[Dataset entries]

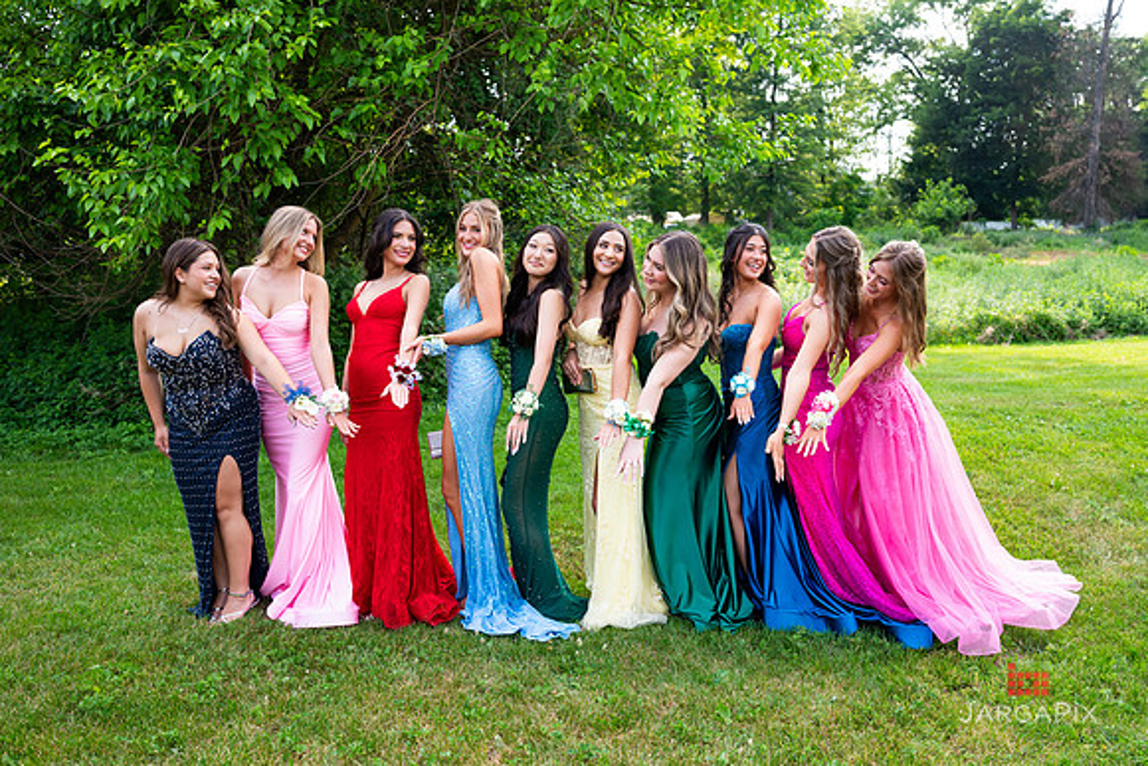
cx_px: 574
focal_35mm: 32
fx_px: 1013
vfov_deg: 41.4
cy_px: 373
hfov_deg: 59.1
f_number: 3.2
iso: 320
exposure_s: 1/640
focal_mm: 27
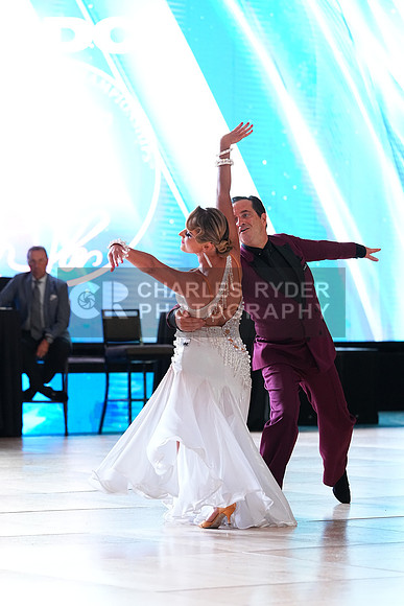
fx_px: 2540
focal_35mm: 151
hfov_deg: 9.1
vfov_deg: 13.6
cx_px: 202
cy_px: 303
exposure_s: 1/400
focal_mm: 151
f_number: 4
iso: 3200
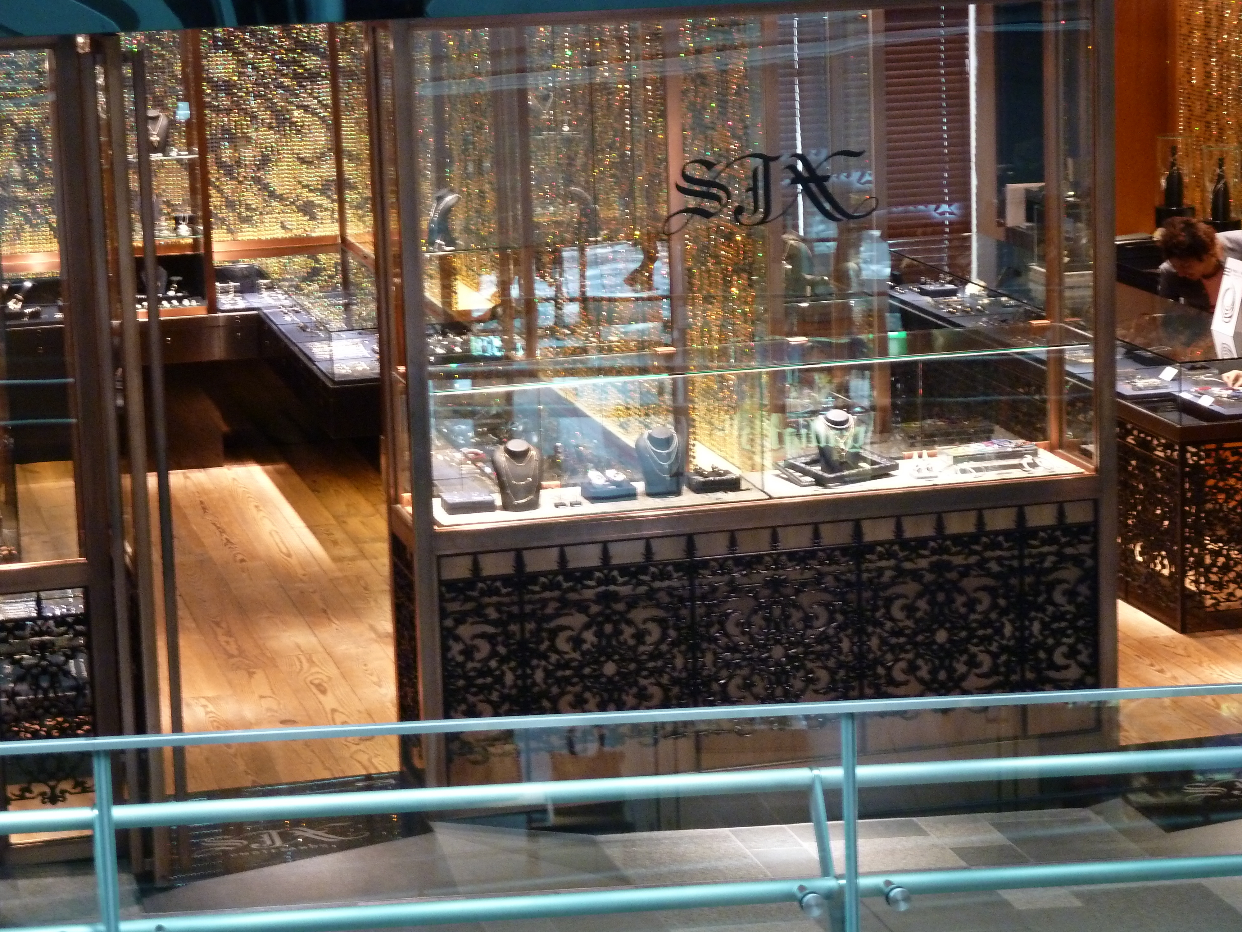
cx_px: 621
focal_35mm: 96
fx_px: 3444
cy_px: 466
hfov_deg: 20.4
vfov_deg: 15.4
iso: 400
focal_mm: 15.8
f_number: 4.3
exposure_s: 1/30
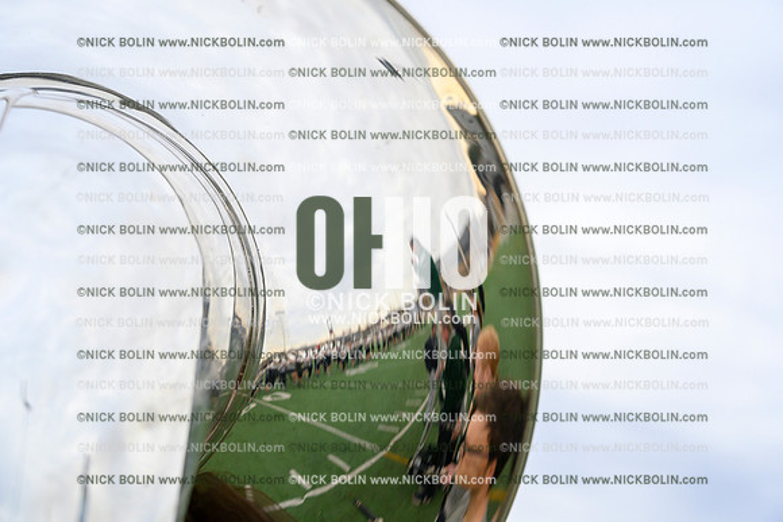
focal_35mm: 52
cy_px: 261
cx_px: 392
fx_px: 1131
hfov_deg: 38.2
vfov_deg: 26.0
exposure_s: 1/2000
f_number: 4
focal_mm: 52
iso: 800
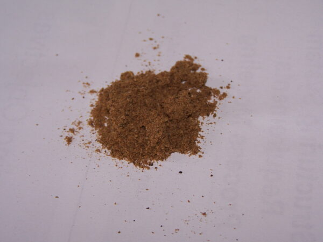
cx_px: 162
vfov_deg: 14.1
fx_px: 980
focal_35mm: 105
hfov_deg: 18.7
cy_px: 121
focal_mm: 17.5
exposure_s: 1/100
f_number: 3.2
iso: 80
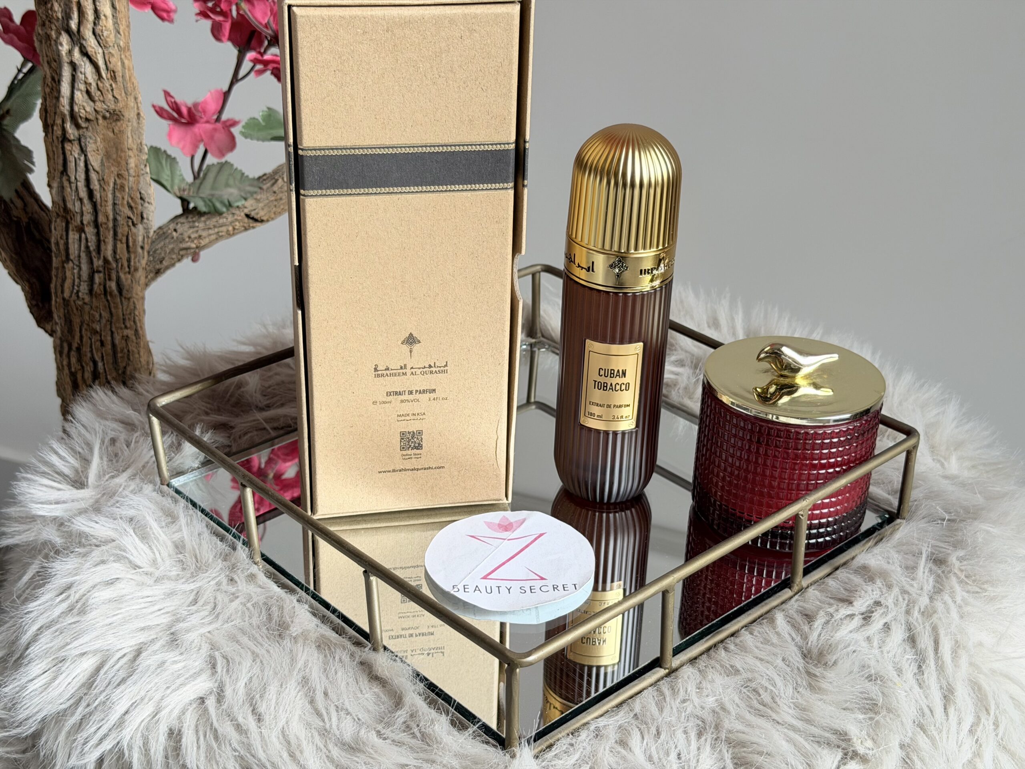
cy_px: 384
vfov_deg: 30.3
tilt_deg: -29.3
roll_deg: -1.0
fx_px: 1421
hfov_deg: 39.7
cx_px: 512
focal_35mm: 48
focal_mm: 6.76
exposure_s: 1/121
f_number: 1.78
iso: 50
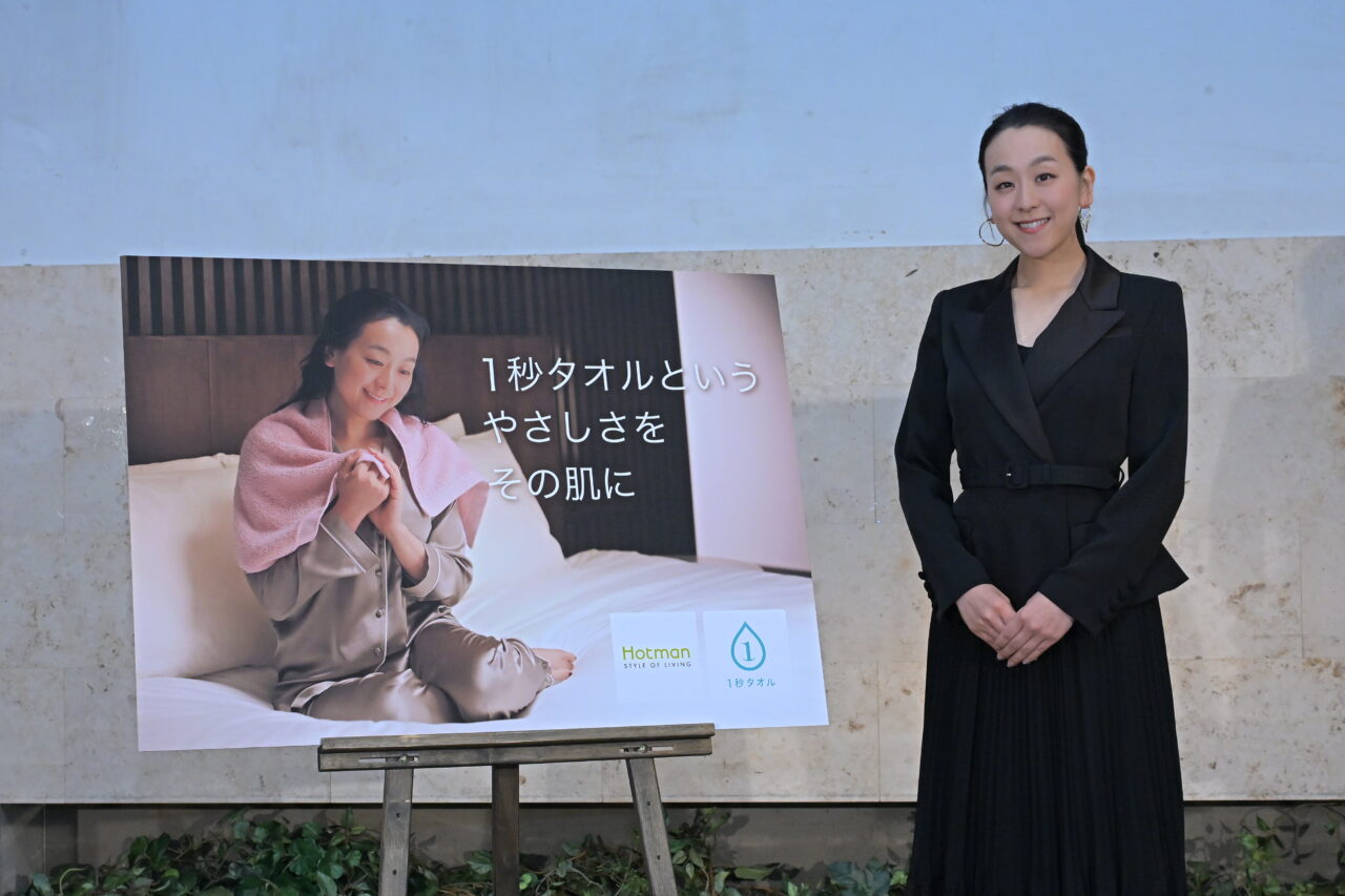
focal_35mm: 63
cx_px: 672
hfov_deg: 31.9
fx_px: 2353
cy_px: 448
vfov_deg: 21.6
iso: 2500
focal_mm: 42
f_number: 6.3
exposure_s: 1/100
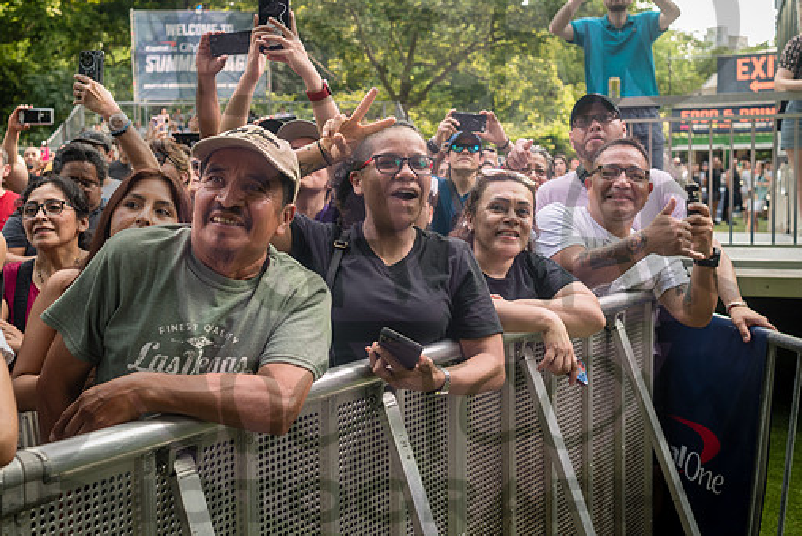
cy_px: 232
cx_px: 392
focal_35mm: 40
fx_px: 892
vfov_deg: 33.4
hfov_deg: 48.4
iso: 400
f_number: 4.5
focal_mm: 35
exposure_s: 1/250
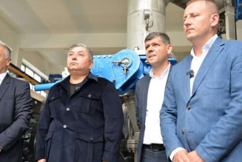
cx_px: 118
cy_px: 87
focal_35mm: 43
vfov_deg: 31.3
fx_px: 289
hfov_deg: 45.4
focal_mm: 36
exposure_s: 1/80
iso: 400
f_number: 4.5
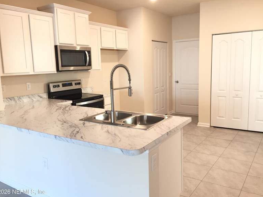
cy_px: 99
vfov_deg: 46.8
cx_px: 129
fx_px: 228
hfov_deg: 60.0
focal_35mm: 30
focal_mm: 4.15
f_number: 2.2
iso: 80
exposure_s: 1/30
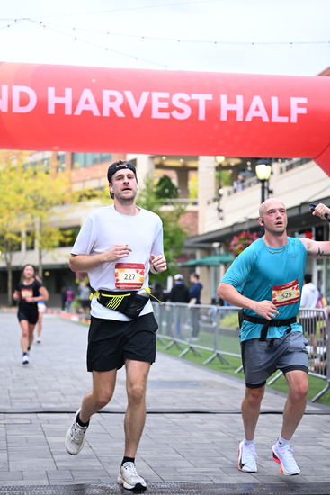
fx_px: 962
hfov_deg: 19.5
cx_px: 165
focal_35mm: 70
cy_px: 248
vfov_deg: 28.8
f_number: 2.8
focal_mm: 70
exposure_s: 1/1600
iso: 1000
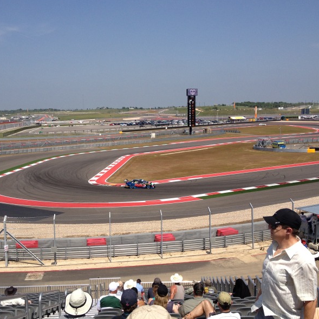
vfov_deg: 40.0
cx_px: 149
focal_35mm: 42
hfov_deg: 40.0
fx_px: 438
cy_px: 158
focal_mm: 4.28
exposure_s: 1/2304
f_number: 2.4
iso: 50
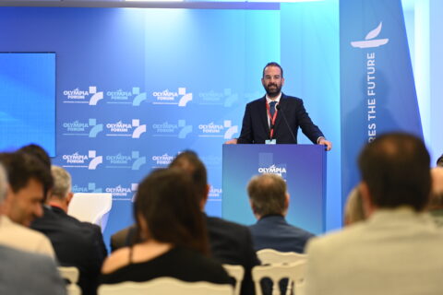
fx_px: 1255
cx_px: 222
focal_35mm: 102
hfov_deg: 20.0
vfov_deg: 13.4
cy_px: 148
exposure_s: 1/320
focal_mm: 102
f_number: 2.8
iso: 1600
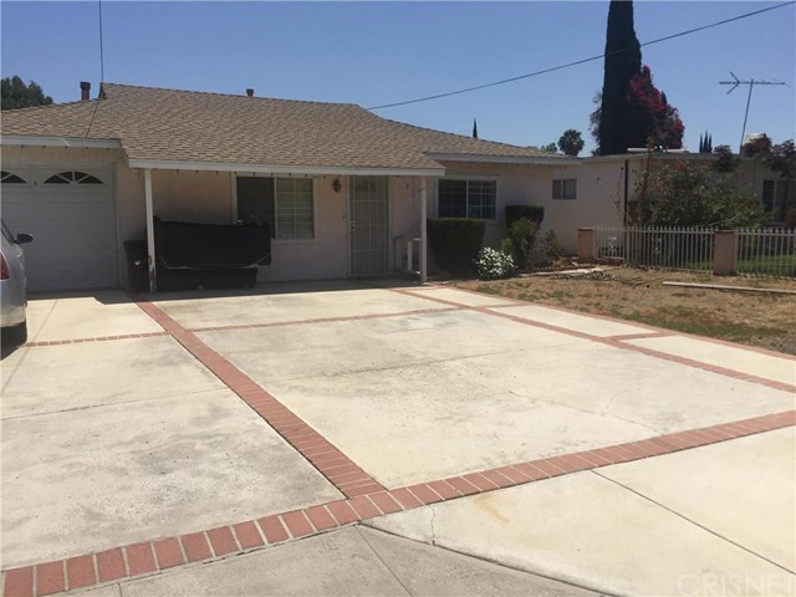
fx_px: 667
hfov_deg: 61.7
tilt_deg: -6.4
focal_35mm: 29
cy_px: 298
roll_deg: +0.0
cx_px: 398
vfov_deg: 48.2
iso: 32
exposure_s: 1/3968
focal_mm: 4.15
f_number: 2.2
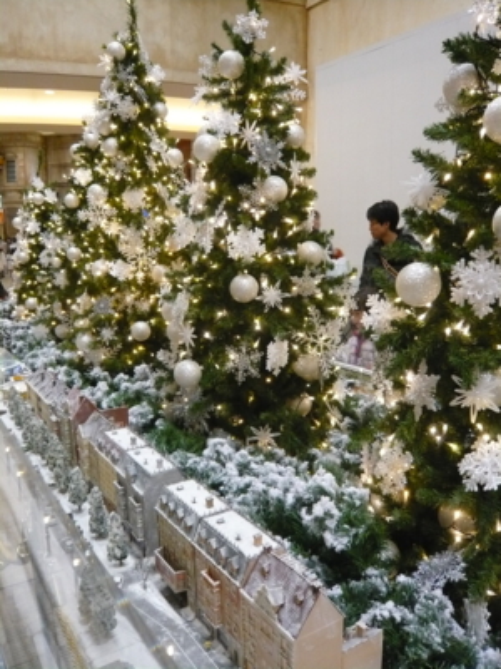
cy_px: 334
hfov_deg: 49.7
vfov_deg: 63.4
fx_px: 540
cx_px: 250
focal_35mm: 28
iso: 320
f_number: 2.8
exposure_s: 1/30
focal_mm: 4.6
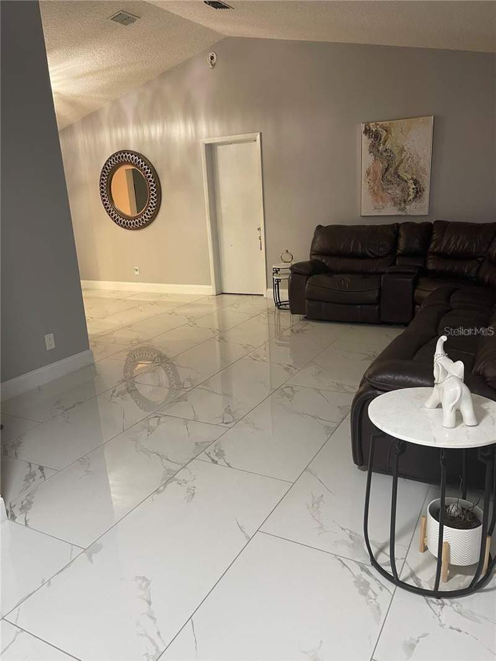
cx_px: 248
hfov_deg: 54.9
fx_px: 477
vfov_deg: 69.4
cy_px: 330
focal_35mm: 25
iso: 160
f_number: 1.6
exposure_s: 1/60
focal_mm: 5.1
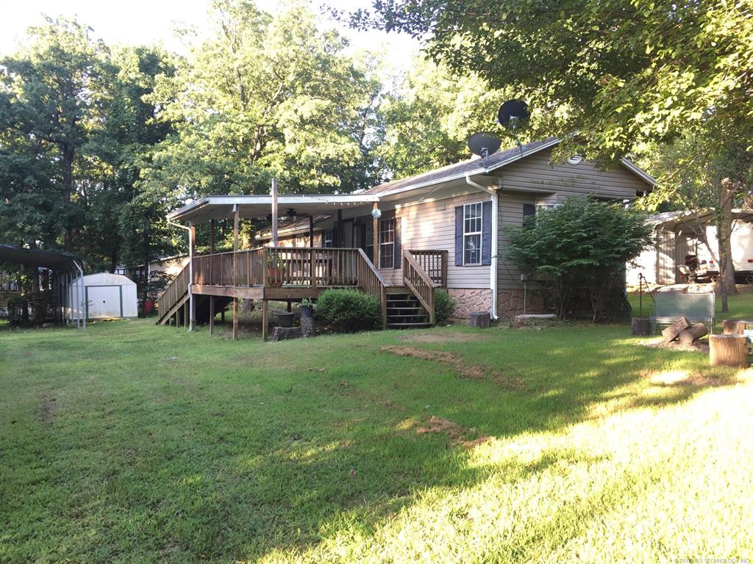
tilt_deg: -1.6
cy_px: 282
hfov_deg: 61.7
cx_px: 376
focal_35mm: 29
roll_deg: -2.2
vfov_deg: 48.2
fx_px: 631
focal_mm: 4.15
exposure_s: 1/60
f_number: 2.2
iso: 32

▸ **The task**: Transcribe all the records above word for word, without their images.

▸ **Answer for this exercise**:
cx_px: 574
focal_35mm: 32
fx_px: 1013
vfov_deg: 41.4
cy_px: 373
hfov_deg: 59.1
f_number: 3.2
iso: 320
exposure_s: 1/640
focal_mm: 27
fx_px: 2540
focal_35mm: 151
hfov_deg: 9.1
vfov_deg: 13.6
cx_px: 202
cy_px: 303
exposure_s: 1/400
focal_mm: 151
f_number: 4
iso: 3200
cx_px: 621
focal_35mm: 96
fx_px: 3444
cy_px: 466
hfov_deg: 20.4
vfov_deg: 15.4
iso: 400
focal_mm: 15.8
f_number: 4.3
exposure_s: 1/30
focal_35mm: 52
cy_px: 261
cx_px: 392
fx_px: 1131
hfov_deg: 38.2
vfov_deg: 26.0
exposure_s: 1/2000
f_number: 4
focal_mm: 52
iso: 800
cx_px: 162
vfov_deg: 14.1
fx_px: 980
focal_35mm: 105
hfov_deg: 18.7
cy_px: 121
focal_mm: 17.5
exposure_s: 1/100
f_number: 3.2
iso: 80
cy_px: 384
vfov_deg: 30.3
tilt_deg: -29.3
roll_deg: -1.0
fx_px: 1421
hfov_deg: 39.7
cx_px: 512
focal_35mm: 48
focal_mm: 6.76
exposure_s: 1/121
f_number: 1.78
iso: 50
focal_35mm: 63
cx_px: 672
hfov_deg: 31.9
fx_px: 2353
cy_px: 448
vfov_deg: 21.6
iso: 2500
focal_mm: 42
f_number: 6.3
exposure_s: 1/100
cy_px: 232
cx_px: 392
focal_35mm: 40
fx_px: 892
vfov_deg: 33.4
hfov_deg: 48.4
iso: 400
f_number: 4.5
focal_mm: 35
exposure_s: 1/250
cx_px: 118
cy_px: 87
focal_35mm: 43
vfov_deg: 31.3
fx_px: 289
hfov_deg: 45.4
focal_mm: 36
exposure_s: 1/80
iso: 400
f_number: 4.5
cy_px: 99
vfov_deg: 46.8
cx_px: 129
fx_px: 228
hfov_deg: 60.0
focal_35mm: 30
focal_mm: 4.15
f_number: 2.2
iso: 80
exposure_s: 1/30
fx_px: 962
hfov_deg: 19.5
cx_px: 165
focal_35mm: 70
cy_px: 248
vfov_deg: 28.8
f_number: 2.8
focal_mm: 70
exposure_s: 1/1600
iso: 1000
vfov_deg: 40.0
cx_px: 149
focal_35mm: 42
hfov_deg: 40.0
fx_px: 438
cy_px: 158
focal_mm: 4.28
exposure_s: 1/2304
f_number: 2.4
iso: 50
fx_px: 1255
cx_px: 222
focal_35mm: 102
hfov_deg: 20.0
vfov_deg: 13.4
cy_px: 148
exposure_s: 1/320
focal_mm: 102
f_number: 2.8
iso: 1600
fx_px: 667
hfov_deg: 61.7
tilt_deg: -6.4
focal_35mm: 29
cy_px: 298
roll_deg: +0.0
cx_px: 398
vfov_deg: 48.2
iso: 32
exposure_s: 1/3968
focal_mm: 4.15
f_number: 2.2
cy_px: 334
hfov_deg: 49.7
vfov_deg: 63.4
fx_px: 540
cx_px: 250
focal_35mm: 28
iso: 320
f_number: 2.8
exposure_s: 1/30
focal_mm: 4.6
cx_px: 248
hfov_deg: 54.9
fx_px: 477
vfov_deg: 69.4
cy_px: 330
focal_35mm: 25
iso: 160
f_number: 1.6
exposure_s: 1/60
focal_mm: 5.1
tilt_deg: -1.6
cy_px: 282
hfov_deg: 61.7
cx_px: 376
focal_35mm: 29
roll_deg: -2.2
vfov_deg: 48.2
fx_px: 631
focal_mm: 4.15
exposure_s: 1/60
f_number: 2.2
iso: 32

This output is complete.